Dataset entries:
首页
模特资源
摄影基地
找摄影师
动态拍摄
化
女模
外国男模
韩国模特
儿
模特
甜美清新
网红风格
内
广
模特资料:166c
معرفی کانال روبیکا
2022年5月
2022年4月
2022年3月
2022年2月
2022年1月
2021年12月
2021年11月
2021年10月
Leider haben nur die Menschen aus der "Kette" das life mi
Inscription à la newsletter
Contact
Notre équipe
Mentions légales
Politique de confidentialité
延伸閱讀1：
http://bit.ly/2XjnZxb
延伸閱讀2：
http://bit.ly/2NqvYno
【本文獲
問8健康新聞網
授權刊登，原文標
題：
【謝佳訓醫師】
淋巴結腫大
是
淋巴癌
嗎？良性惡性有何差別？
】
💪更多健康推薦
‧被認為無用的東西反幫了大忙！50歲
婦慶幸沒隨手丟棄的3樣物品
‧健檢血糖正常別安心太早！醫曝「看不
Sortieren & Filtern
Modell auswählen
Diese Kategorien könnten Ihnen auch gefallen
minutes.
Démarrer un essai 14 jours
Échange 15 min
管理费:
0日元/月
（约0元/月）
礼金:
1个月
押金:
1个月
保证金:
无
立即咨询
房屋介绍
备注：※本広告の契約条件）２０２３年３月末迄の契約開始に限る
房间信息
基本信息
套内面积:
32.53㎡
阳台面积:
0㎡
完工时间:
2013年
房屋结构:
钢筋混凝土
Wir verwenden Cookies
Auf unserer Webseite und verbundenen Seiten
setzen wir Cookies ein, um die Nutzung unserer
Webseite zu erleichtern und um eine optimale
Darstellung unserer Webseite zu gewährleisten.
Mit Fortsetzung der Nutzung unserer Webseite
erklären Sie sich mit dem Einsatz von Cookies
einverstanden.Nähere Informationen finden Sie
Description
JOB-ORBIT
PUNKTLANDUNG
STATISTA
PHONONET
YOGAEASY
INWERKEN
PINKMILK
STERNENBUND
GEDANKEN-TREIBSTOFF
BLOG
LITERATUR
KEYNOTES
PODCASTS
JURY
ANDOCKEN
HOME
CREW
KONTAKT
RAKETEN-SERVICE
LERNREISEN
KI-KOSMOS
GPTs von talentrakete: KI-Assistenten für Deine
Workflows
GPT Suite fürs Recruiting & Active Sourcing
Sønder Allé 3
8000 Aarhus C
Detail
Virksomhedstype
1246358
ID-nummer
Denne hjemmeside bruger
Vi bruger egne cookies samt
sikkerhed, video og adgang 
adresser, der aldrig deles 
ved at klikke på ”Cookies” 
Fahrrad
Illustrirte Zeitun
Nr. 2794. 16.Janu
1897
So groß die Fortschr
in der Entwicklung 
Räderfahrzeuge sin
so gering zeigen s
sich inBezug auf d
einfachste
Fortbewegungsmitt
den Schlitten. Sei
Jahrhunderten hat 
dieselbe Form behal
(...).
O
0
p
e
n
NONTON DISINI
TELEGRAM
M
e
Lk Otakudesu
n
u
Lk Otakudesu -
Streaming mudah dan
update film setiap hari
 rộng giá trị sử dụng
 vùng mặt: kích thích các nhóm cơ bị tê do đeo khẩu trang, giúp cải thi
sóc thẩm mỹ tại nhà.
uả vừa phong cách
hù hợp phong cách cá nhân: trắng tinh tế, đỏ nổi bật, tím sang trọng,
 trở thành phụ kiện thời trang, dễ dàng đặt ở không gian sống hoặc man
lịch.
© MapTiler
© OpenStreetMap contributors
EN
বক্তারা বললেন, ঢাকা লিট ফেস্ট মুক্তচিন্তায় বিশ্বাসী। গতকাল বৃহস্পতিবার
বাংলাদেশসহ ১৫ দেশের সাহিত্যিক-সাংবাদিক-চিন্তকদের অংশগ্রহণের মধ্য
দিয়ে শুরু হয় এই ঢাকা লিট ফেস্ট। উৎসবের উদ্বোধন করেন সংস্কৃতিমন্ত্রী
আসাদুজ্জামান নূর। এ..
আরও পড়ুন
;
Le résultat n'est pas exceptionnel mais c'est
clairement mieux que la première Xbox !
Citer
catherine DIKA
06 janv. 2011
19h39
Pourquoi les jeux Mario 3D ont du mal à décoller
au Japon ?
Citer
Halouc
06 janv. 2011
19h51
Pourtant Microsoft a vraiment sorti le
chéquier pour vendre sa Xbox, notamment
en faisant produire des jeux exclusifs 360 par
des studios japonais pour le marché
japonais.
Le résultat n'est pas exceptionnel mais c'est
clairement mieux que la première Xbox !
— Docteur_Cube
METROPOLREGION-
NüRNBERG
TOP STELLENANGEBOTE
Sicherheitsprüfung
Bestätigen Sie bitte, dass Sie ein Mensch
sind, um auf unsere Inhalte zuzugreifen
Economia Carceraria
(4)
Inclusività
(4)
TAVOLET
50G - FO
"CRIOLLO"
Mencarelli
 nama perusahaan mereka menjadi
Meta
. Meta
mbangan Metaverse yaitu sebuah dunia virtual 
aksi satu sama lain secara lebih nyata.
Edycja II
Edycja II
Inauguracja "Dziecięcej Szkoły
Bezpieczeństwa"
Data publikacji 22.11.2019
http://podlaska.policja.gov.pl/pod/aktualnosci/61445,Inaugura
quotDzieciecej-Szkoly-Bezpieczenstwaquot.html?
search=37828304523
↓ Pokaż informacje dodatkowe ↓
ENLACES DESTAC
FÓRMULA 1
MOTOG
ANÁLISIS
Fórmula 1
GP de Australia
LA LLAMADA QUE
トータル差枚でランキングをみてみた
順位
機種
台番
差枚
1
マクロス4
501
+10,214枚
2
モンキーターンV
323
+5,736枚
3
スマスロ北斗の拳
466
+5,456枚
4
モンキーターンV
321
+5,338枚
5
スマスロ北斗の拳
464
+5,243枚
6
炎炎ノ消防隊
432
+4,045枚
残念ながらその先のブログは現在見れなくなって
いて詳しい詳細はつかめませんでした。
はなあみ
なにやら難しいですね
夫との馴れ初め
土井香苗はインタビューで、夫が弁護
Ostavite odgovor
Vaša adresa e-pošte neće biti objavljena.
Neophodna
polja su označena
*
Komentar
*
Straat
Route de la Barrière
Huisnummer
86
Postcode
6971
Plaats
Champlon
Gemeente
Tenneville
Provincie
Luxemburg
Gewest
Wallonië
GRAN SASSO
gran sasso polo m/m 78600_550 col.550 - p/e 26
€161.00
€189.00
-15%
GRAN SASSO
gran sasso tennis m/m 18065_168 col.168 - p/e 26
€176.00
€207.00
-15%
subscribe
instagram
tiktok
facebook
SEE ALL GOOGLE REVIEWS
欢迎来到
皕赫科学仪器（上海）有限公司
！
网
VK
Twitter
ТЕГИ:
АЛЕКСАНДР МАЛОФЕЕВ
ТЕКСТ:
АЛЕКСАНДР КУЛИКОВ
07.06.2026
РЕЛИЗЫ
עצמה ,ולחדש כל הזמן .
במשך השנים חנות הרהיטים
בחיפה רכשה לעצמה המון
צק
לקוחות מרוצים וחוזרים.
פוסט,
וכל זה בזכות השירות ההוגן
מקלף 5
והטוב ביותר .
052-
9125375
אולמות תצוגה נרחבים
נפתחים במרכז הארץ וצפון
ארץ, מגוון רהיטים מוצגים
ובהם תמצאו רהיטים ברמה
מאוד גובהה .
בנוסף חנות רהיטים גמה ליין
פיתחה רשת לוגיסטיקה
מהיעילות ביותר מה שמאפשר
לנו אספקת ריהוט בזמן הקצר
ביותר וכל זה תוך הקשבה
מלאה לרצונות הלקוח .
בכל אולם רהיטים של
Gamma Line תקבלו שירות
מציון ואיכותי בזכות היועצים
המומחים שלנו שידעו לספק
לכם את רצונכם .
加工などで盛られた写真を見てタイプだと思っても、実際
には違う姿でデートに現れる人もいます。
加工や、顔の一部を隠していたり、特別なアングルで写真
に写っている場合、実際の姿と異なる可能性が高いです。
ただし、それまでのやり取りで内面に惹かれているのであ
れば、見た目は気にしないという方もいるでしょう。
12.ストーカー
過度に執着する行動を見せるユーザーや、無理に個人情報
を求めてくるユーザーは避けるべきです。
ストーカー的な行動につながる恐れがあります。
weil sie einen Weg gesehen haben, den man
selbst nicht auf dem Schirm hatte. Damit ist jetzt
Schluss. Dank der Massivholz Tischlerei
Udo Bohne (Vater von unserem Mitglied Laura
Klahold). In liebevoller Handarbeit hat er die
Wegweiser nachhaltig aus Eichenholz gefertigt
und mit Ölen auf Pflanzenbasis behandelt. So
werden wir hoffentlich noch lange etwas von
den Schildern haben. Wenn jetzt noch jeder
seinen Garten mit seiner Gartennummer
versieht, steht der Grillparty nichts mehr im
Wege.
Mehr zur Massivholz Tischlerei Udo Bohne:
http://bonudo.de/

▶ [WHAT THE TASK ASKS]: Whenever a line of the entries contains "Webseite", it counts toward the total; state that total alone.

▶ [TASK RESULT]: 4